Plan Providers - nsoft/jesterj GitHub Wiki

The primary means of configuring JesterJ is by building up a document processing plan. This plan is represented as a very simple Java class, designed to have one method and this method is normally organized into 4 parts

Writing a Plan Provider

There are 3 basic things to do in a plan provider.

  1. Configure the steps you will need using fluent/builder apis
  2. String your steps together by defining the predecessor(s) of each step using planBuilder.addStep()
  3. Call planBuilder.build() and return the result

You can see an example of this here:

ShakespeareConfig.java

Notice that the key method is organized as follows:

  1. Step builder instantiations
  2. Step builder configuration, including addition of builders for Processors at each step.
  3. Addition of steps to the plan with specification of predecessor steps

This organization is recommended, but not required.
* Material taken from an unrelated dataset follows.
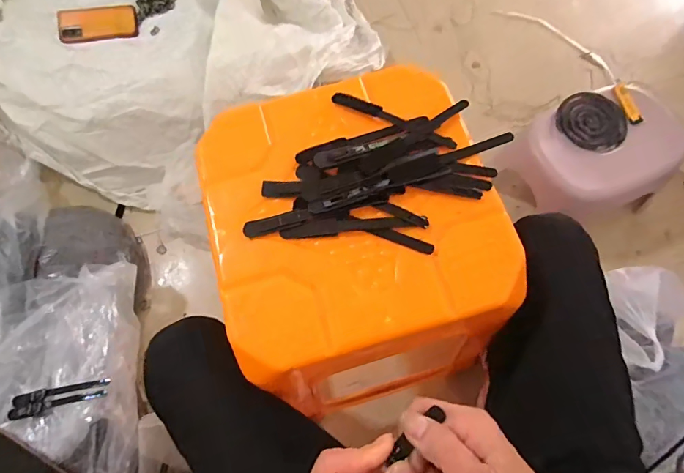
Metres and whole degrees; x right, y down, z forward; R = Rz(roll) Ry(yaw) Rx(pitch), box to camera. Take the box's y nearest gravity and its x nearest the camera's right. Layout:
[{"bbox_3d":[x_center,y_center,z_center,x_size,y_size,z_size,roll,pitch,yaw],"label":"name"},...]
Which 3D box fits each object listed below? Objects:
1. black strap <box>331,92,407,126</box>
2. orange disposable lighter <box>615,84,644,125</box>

The organization of this method may be varied in any fashion that is valid java syntax.

Naming

All builders support a .named(String) method and a unique textual name should be provided for each. These names are required to match the regular expression ^[A-Za-z][\w.]*$ (must start with a letter and thereafter contain only letters/numbers/dashes/underscores/dots note that spaces are NOT allowed)

Structure

When Plan.build() is called the structure of the plan is created, and checked for cycles (any path that can lead back to the same node). Cycles (loops) are not allowed, and the build should fail if they are found. ANY other legal Directed Acyclic Graph is allowed so long as

  1. All tree roots (starting points) begin with implementations of Scanner
  2. All leaves (final steps) are configured with potent or idempotent processors

Note that it is fully legal and supported to have several sources feeding completely disconnected paths in the same plan.

Visualization

Sometimes it is difficult to trouble shoot the construction of your DAG so JesterJ has a built in way to visualize the structure. This allows you to verify that the structure you think you specified is actually the structure you did specify. If you run java -jar jesterj-node-1.0-beta2.jar -z viz.png example-shakespeare-1.0-beta2.jar NODENAME NODEPASS This produces a png visualization of the plan that looks like this:

image

Plan Design Considerations

As of 1.0 plan performance is significantly impacted by the number of scanners and the number of steps that must be tracked as output destinations. (Potent or Idempotent steps). So for example, trying to increase output by duplicating sender steps may actually decrease performance. The following diagram with batch size of 1000 was about 3x slower than a single solr_sender step with batch size of 5000. image

Plans in other JVM based languages

In theory this should be possible, but you must compile the plan to byte code, assemble it into a .jar file and the the byte code must result in a class that has the @JavaPlanConfig annotation. Assuming that these requirements can be satisfied, it is theoretically possible to write a plan in:

  • Jython
  • JRuby
  • Scala
  • Kotlin
  • Groovy

If you attempt this please share the results in the General Section of Discussions. At some point in the future we would like to have the ability to dynamically consume and interpret some of these languages so contributions welcome there too!